On 14 December 2021, the Luxembourg court of appeal rendered a decision setting out the potential grounds for overturning a judicial liquidation of a company based on the right to an effective legal action (“droit au recours effectif”), as provided in the European Convention of Human Rights, the Charter of Fundamental Rights of the European Union and the Luxembourgish Constitution.
In the case at hand, in November 2020, the state prosecutor (“procureur d’Etat”) required the dissolution and liquidation of a Luxembourg public limited liability company due to the lack of a known registered office since 2015 and of a regularly composed board of directors and to the failure to publish its financial statements since the year 2013, based on article 1200-1 of the law of 10 August 1915 relating to commercial companies, as amended (the “Law”), which allows for the judicial liquidation of Luxembourg companies inter alia when those carry out activities in serious breach of the provisions of the Law.
The lower court judgment having granted the state prosecutor's request by ordering the dissolution with liquidation of the company and appointed a liquidator, the latter sought to appeal such decision, as the company had recently remedied its breaches by appointing a director, setting up a registered office and approving the financial statements for the years 2014 to 2020. In addition, the company had settled the fees of the liquidator appointed by the court.
The appealing party argued that the case-law of the Luxembourg highest jurisdiction (“Cour de Cassation”) which allowed the judge to assess whether the facts of which a company is accused are sufficiently serious to justify its dissolution and liquidation at the time of the request of the state prosecutor, breaches the right to an effective legal action (“droit au recours effectif”).
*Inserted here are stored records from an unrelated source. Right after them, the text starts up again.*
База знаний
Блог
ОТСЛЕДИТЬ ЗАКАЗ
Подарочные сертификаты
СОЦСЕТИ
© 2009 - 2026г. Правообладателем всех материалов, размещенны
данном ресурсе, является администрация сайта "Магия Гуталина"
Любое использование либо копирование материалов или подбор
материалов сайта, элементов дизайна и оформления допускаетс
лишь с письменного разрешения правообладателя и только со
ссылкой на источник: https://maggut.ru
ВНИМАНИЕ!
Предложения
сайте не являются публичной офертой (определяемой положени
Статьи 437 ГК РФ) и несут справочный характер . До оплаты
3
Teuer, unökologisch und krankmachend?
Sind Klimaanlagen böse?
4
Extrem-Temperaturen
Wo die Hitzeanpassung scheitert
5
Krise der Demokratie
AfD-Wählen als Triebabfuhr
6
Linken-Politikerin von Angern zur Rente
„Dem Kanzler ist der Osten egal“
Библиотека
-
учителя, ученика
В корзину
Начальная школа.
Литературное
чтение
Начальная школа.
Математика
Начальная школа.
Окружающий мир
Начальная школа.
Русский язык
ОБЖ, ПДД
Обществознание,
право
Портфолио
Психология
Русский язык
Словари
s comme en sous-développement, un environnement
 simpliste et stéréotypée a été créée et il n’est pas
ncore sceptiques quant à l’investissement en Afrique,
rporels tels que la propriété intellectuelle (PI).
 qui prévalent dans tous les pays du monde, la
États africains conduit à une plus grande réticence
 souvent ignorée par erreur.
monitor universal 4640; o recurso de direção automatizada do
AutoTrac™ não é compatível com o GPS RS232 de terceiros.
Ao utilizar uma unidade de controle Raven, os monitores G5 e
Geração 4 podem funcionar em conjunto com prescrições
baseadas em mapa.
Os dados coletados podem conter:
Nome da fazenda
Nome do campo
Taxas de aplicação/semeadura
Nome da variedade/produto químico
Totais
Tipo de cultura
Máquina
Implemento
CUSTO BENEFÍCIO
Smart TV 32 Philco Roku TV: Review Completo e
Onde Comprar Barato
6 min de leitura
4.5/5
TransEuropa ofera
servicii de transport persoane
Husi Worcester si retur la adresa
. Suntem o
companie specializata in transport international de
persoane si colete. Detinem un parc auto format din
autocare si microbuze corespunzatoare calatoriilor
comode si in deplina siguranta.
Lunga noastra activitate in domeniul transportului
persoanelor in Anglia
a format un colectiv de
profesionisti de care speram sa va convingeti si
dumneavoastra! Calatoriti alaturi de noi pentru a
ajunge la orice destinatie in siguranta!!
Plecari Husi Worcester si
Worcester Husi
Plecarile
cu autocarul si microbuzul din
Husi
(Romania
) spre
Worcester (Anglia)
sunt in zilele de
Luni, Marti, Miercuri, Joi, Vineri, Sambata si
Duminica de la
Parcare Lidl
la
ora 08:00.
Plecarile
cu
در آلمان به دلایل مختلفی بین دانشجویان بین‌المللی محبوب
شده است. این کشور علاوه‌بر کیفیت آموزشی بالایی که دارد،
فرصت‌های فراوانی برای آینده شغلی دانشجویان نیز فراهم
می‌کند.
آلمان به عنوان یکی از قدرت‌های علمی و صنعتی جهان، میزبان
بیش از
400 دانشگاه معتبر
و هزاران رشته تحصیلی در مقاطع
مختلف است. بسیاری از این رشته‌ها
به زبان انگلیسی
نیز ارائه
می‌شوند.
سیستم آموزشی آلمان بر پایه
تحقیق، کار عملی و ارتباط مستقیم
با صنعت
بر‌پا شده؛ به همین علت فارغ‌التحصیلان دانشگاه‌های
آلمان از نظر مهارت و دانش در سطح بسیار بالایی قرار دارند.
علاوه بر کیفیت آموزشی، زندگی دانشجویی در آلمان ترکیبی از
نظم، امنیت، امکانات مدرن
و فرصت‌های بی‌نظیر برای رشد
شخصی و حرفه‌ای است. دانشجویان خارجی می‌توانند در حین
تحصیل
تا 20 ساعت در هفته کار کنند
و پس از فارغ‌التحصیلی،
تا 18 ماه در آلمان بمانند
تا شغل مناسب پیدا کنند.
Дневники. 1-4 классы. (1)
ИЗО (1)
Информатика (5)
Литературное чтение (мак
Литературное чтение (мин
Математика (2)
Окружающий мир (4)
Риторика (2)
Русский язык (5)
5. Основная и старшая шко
As a reply to this argument, the court of appeal reminded that within the framework of the review and of the power granted to the courts to determine whether the seriousness of the contraventions justifies a sanction as final as the dissolution of the company, the court may not totally disregard the facts subsequent to the request of the public prosecutor's office (“Ministère Public”), without jeopardizing the right to an effective legal action (“droit à un recours effectif”).
The court of appeal noted that the irregularities committed were remedied, that the costs and fees of the liquidator were paid and that no creditor had produced any liabilities in the liquidation.
Considering that the appealing company demonstrated its awareness of the seriousness of the deficiencies and its efforts to remedy those, the court of appeal concluded that the breaches no longer justified the sanction of dissolution and liquidation of the company and therefore overruled the decision of judicial liquidation relating to the company.
This decision illustrates the possibility for a Luxembourg company to remedy serious breaches of the Law, even after a judicial decision relating to the liquidation has been rendered.